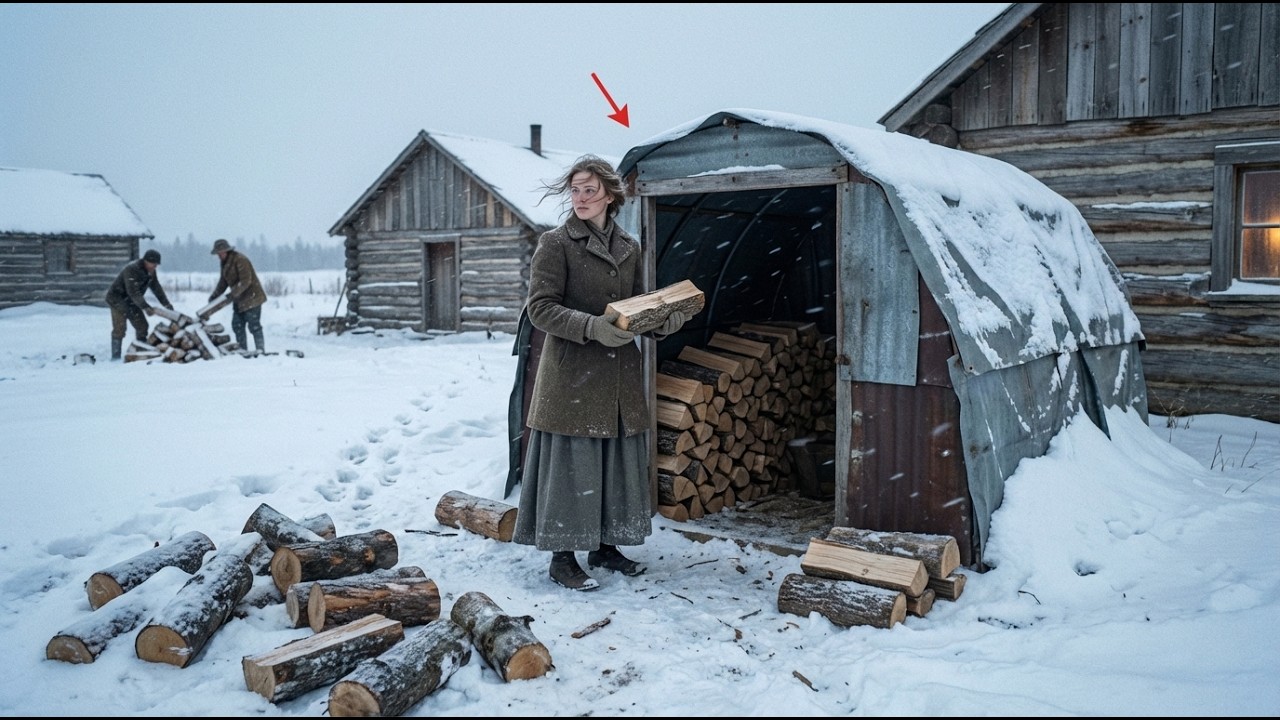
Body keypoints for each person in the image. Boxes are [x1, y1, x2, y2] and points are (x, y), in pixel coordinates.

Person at [512, 155, 689, 591]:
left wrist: (661, 322)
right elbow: (540, 308)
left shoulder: (629, 246)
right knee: (575, 466)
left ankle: (605, 547)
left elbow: (637, 306)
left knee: (612, 464)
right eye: (575, 190)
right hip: (572, 376)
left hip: (618, 377)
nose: (581, 198)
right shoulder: (556, 243)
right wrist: (591, 327)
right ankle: (563, 556)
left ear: (610, 195)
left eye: (590, 190)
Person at [104, 249, 174, 361]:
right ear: (146, 261)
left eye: (157, 264)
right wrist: (145, 307)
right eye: (153, 263)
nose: (155, 266)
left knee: (142, 326)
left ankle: (140, 351)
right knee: (120, 328)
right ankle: (115, 357)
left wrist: (167, 304)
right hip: (117, 299)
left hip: (132, 301)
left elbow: (156, 288)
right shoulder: (131, 269)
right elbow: (133, 292)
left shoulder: (151, 271)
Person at [208, 238, 268, 354]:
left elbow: (246, 281)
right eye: (218, 254)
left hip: (252, 298)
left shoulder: (240, 260)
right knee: (237, 325)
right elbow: (223, 282)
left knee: (254, 326)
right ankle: (242, 350)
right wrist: (215, 296)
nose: (219, 256)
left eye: (220, 253)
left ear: (226, 251)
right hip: (239, 300)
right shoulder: (224, 264)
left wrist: (232, 294)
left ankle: (260, 350)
■ ■ ■ ■ ■
* [Exercise directions]
Look above for the line holding "right ear: (146, 261)" and the line holding "right ankle: (242, 350)". Retype both, and every line between them, word for word and nothing else.

* [Exercise result]
right ear: (146, 261)
left eye: (157, 264)
right wrist: (145, 307)
right eye: (153, 263)
nose: (155, 266)
left knee: (142, 326)
left ankle: (140, 351)
right knee: (120, 328)
right ankle: (115, 357)
left wrist: (167, 304)
right hip: (117, 299)
left hip: (132, 301)
left elbow: (156, 288)
right shoulder: (131, 269)
right elbow: (133, 292)
left shoulder: (151, 271)
Person at [208, 238, 268, 354]:
left elbow: (246, 281)
right eye: (218, 254)
left hip: (252, 298)
left shoulder: (240, 260)
right knee: (237, 325)
right elbow: (223, 282)
left knee: (254, 326)
right ankle: (242, 350)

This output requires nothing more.